-
Notifications
You must be signed in to change notification settings - Fork 979
Tuple Sets
Conceptually, tuple sets flow from one execution graph node to another. In practice, the story is far more complex. Here we discuss the tuple set idea itself and how tuple sets are implemented in Drill. The first thing to realize is that Drill code does not use the term tuple set, instead the code uses a number of lower-level, implementation-focused terms. We use the tuple set concept as a way to conceptualize the details.
In Drill, a tuple set is implemented as a set of related components:
- Record Batch, conceptually, about the same as a tuple set. In practice, a Drill record batch is both a tuple set and and operator, as we'll see below.
- Schema describes the set of columns within each tuple.
- Record the column values for a single tuple. However, records are never realized as such in Drill.
- Value Vector the underlying columar data representation of the values for a single column.
- Vector Container is a data structure that holds the set of value vectors for a tuple set.

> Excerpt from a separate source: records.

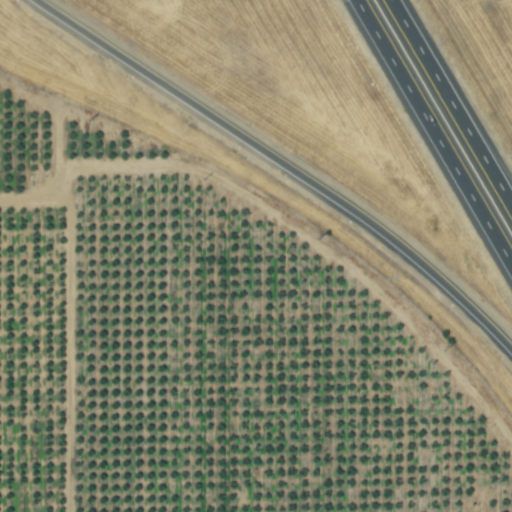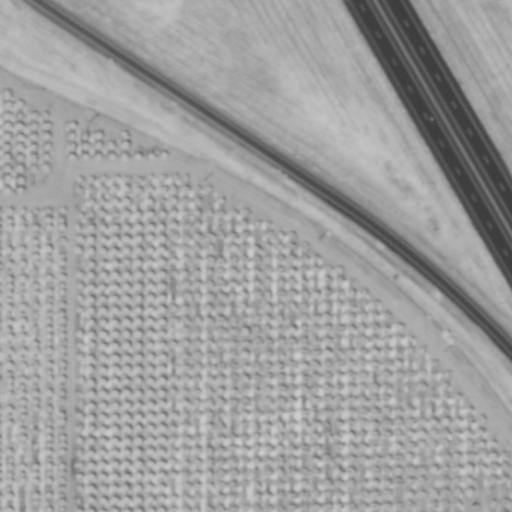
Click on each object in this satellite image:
road: (451, 103)
road: (433, 133)
road: (282, 165)
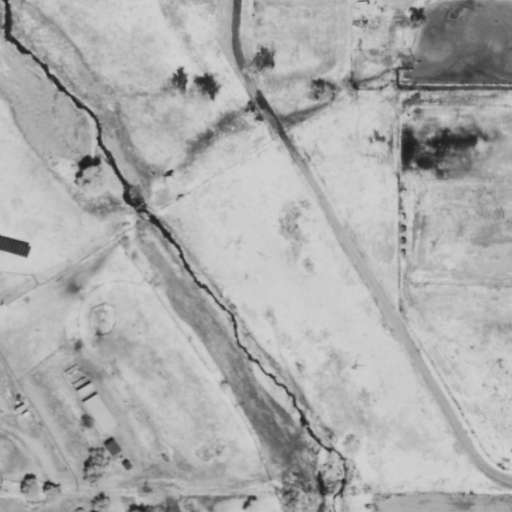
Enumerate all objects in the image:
road: (353, 252)
building: (96, 413)
building: (108, 447)
road: (72, 483)
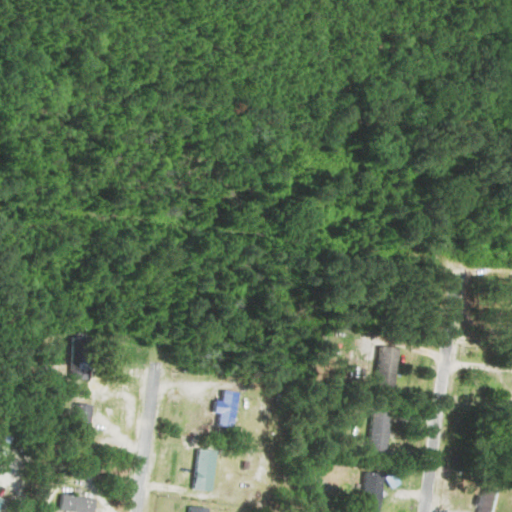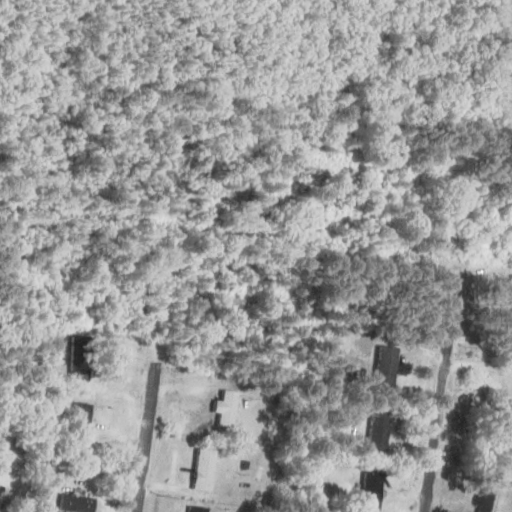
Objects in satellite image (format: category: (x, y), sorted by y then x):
building: (84, 357)
building: (378, 367)
road: (438, 389)
building: (219, 410)
building: (87, 420)
building: (370, 432)
road: (146, 438)
building: (1, 485)
building: (362, 493)
building: (481, 501)
building: (83, 503)
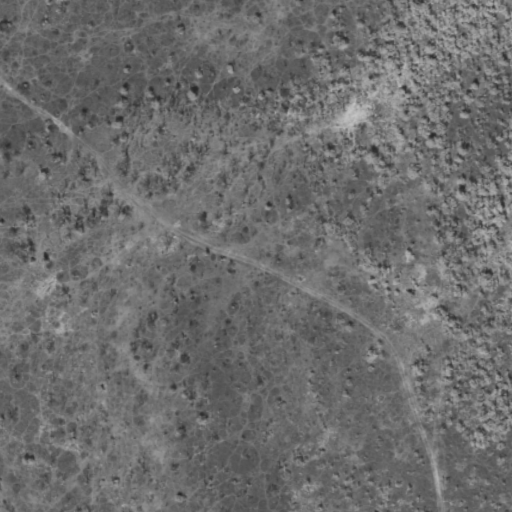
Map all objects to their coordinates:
road: (444, 418)
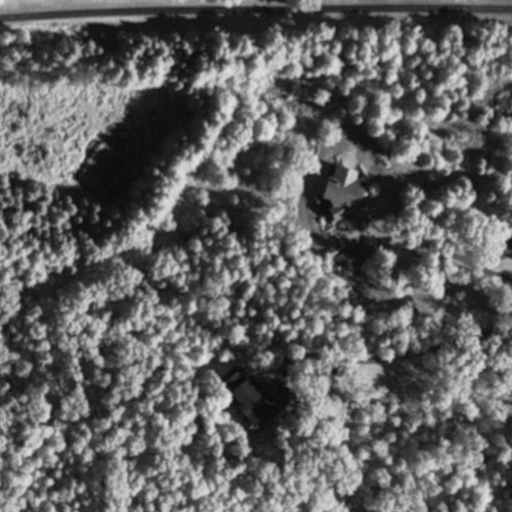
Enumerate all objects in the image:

- Selection Vector identifies the set of tuples to include when passing a tuple set downstream. (Or, conversely, implies the set of tuples removed by a filtering or other operation.)
The record batch in Drill can be very confusing to those first learning the code. The term seems to imply, well, a batch of records, which would seem to be the same thing as a tuple set. However, for whatever reason, as Drill evolved, a record batch became both a batch of records and a node in the operator graph. For example, the filter record batch does all of the following:
- Holds a link to the upstream node,
- Calls the upstream node to produce a new tuple set,
- Applies the specified filter operation to the incoming tuple set,
- Holds the outgoing tuple set for use by the downstream node.
The details are complex, we'll work up to them slowly. As we proceed, you'll sometimes think of a Record Batch as a processing node, sometimes as the tuple set that emerges from that node.